Work request -
Reproduce the records below word for word, omitting the picture.

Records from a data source
┌──
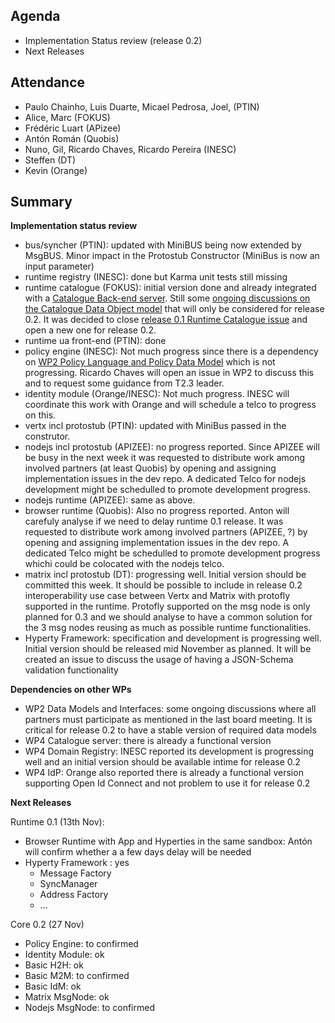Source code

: Agenda
------

-	Implementation Status review (release 0.2)
-	Next Releases

Attendance
----------

-	Paulo Chainho, Luis Duarte, Micael Pedrosa, Joel, (PTIN)
-	Alice, Marc (FOKUS)
-	Frédéric Luart (APizee)
-	Antón Román (Quobis)
-	Nuno, Gil, Ricardo Chaves, Ricardo Pereira (INESC)
-	Steffen (DT)
-	Kevin (Orange)

Summary
-------

**Implementation status review**

-	bus/syncher (PTIN): updated with MiniBUS being now extended by MsgBUS. Minor impact in the Protostub Constructor (MiniBus is now an input parameter)
-	runtime registry (INESC): done but Karma unit tests still missing
-	runtime catalogue (FOKUS): initial version done and already integrated with a [Catalogue Back-end server](https://github.com/reTHINK-project/dev-catalogue). Still some [ongoing discussions on the Catalogue Data Object model](https://github.com/reTHINK-project/architecture/issues/65) that will only be considered for release 0.2. It was decided to close [release 0.1 Runtime Catalogue issue](https://github.com/reTHINK-project/dev-runtime-core/issues/3) and open a new one for release 0.2.
-	runtime ua front-end (PTIN): done
-	policy engine (INESC): Not much progress since there is a dependency on [WP2 Policy Language and Policy Data Model](https://github.com/reTHINK-project/architecture/tree/master/Policies-in-reTHINK) which is not progressing. Ricardo Chaves will open an issue in WP2 to discuss this and to request some guidance from T2.3 leader.
-	identity module (Orange/INESC): Not much progress. INESC will coordinate this work with Orange and will schedule a telco to progress on this.
-	vertx incl protostub (PTIN): updated with MiniBus passed in the construtor.
-	nodejs incl protostub (APIZEE): no progress reported. Since APIZEE will be busy in the next week it was requested to distribute work among involved partners (at least Quobis) by opening and assigning implementation issues in the dev repo. A dedicated Telco for nodejs development might be schedulled to promote development progress.
-	nodejs runtime (APIZEE): same as above.
-	browser runtime (Quobis): Also no progress reported. Anton will carefuly analyse if we need to delay runtime 0.1 release. It was requested to distribute work among involved partners (APIZEE, ?) by opening and assigning implementation issues in the dev repo. A dedicated Telco might be schedulled to promote development progress whichi could be colocated with the nodejs telco.
-	matrix incl protostub (DT): progressing well. Initial version should be committed this week. It should be possible to include in release 0.2 interoperability use case between Vertx and Matrix with protofly supported in the runtime. Protofly supported on the msg node is only planned for 0.3 and we should analyse to have a common solution for the 3 msg nodes reusing as much as possible runtime functionalities.
-	Hyperty Framework: specification and development is progressing well. Initial version should be released mid November as planned. It will be created an issue to discuss the usage of having a JSON-Schema validation functionality

**Dependencies on other WPs**

-	WP2 Data Models and Interfaces: some ongoing discussions where all partners must participate as mentioned in the last board meeting. It is critical for release 0.2 to have a stable version of required data models
-	WP4 Catalogue server: there is already a functional version
-	WP4 Domain Registry: INESC reported its development is progressing well and an initial version should be available intime for release 0.2
-	WP4 IdP: Orange also reported there is already a functional version supporting Open Id Connect and not problem to use it for release 0.2

**Next Releases**

Runtime 0.1 (13th Nov):

-	Browser Runtime with App and Hyperties in the same sandbox: Antón will confirm whether a a few days delay will be needed
-	Hyperty Framework : yes
	-	Message Factory
	-	SyncManager
	-	Address Factory
	-	...

Core 0.2 (27 Nov)

-	Policy Engine: to confirmed
-	Identity Module: ok
-	Basic H2H: ok
-	Basic M2M: to confirmed
-	Basic IdM: ok
-	Matrix MsgNode: ok
-	Nodejs MsgNode: to confirmed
└──
Problem solution -
Source code

: Agenda
------

-	Implementation Status review (release 0.2)
-	Next Releases

Attendance
----------

-	Paulo Chainho, Luis Duarte, Micael Pedrosa, Joel, (PTIN)
-	Alice, Marc (FOKUS)
-	Frédéric Luart (APizee)
-	Antón Román (Quobis)
-	Nuno, Gil, Ricardo Chaves, Ricardo Pereira (INESC)
-	Steffen (DT)
-	Kevin (Orange)

Summary
-------

**Implementation status review**

-	bus/syncher (PTIN): updated with MiniBUS being now extended by MsgBUS. Minor impact in the Protostub Constructor (MiniBus is now an input parameter)
-	runtime registry (INESC): done but Karma unit tests still missing
-	runtime catalogue (FOKUS): initial version done and already integrated with a [Catalogue Back-end server](https://github.com/reTHINK-project/dev-catalogue). Still some [ongoing discussions on the Catalogue Data Object model](https://github.com/reTHINK-project/architecture/issues/65) that will only be considered for release 0.2. It was decided to close [release 0.1 Runtime Catalogue issue](https://github.com/reTHINK-project/dev-runtime-core/issues/3) and open a new one for release 0.2.
-	runtime ua front-end (PTIN): done
-	policy engine (INESC): Not much progress since there is a dependency on [WP2 Policy Language and Policy Data Model](https://github.com/reTHINK-project/architecture/tree/master/Policies-in-reTHINK) which is not progressing. Ricardo Chaves will open an issue in WP2 to discuss this and to request some guidance from T2.3 leader.
-	identity module (Orange/INESC): Not much progress. INESC will coordinate this work with Orange and will schedule a telco to progress on this.
-	vertx incl protostub (PTIN): updated with MiniBus passed in the construtor.
-	nodejs incl protostub (APIZEE): no progress reported. Since APIZEE will be busy in the next week it was requested to distribute work among involved partners (at least Quobis) by opening and assigning implementation issues in the dev repo. A dedicated Telco for nodejs development might be schedulled to promote development progress.
-	nodejs runtime (APIZEE): same as above.
-	browser runtime (Quobis): Also no progress reported. Anton will carefuly analyse if we need to delay runtime 0.1 release. It was requested to distribute work among involved partners (APIZEE, ?) by opening and assigning implementation issues in the dev repo. A dedicated Telco might be schedulled to promote development progress whichi could be colocated with the nodejs telco.
-	matrix incl protostub (DT): progressing well. Initial version should be committed this week. It should be possible to include in release 0.2 interoperability use case between Vertx and Matrix with protofly supported in the runtime. Protofly supported on the msg node is only planned for 0.3 and we should analyse to have a common solution for the 3 msg nodes reusing as much as possible runtime functionalities.
-	Hyperty Framework: specification and development is progressing well. Initial version should be released mid November as planned. It will be created an issue to discuss the usage of having a JSON-Schema validation functionality

**Dependencies on other WPs**

-	WP2 Data Models and Interfaces: some ongoing discussions where all partners must participate as mentioned in the last board meeting. It is critical for release 0.2 to have a stable version of required data models
-	WP4 Catalogue server: there is already a functional version
-	WP4 Domain Registry: INESC reported its development is progressing well and an initial version should be available intime for release 0.2
-	WP4 IdP: Orange also reported there is already a functional version supporting Open Id Connect and not problem to use it for release 0.2

**Next Releases**

Runtime 0.1 (13th Nov):

-	Browser Runtime with App and Hyperties in the same sandbox: Antón will confirm whether a a few days delay will be needed
-	Hyperty Framework : yes
	-	Message Factory
	-	SyncManager
	-	Address Factory
	-	...

Core 0.2 (27 Nov)

-	Policy Engine: to confirmed
-	Identity Module: ok
-	Basic H2H: ok
-	Basic M2M: to confirmed
-	Basic IdM: ok
-	Matrix MsgNode: ok
-	Nodejs MsgNode: to confirmed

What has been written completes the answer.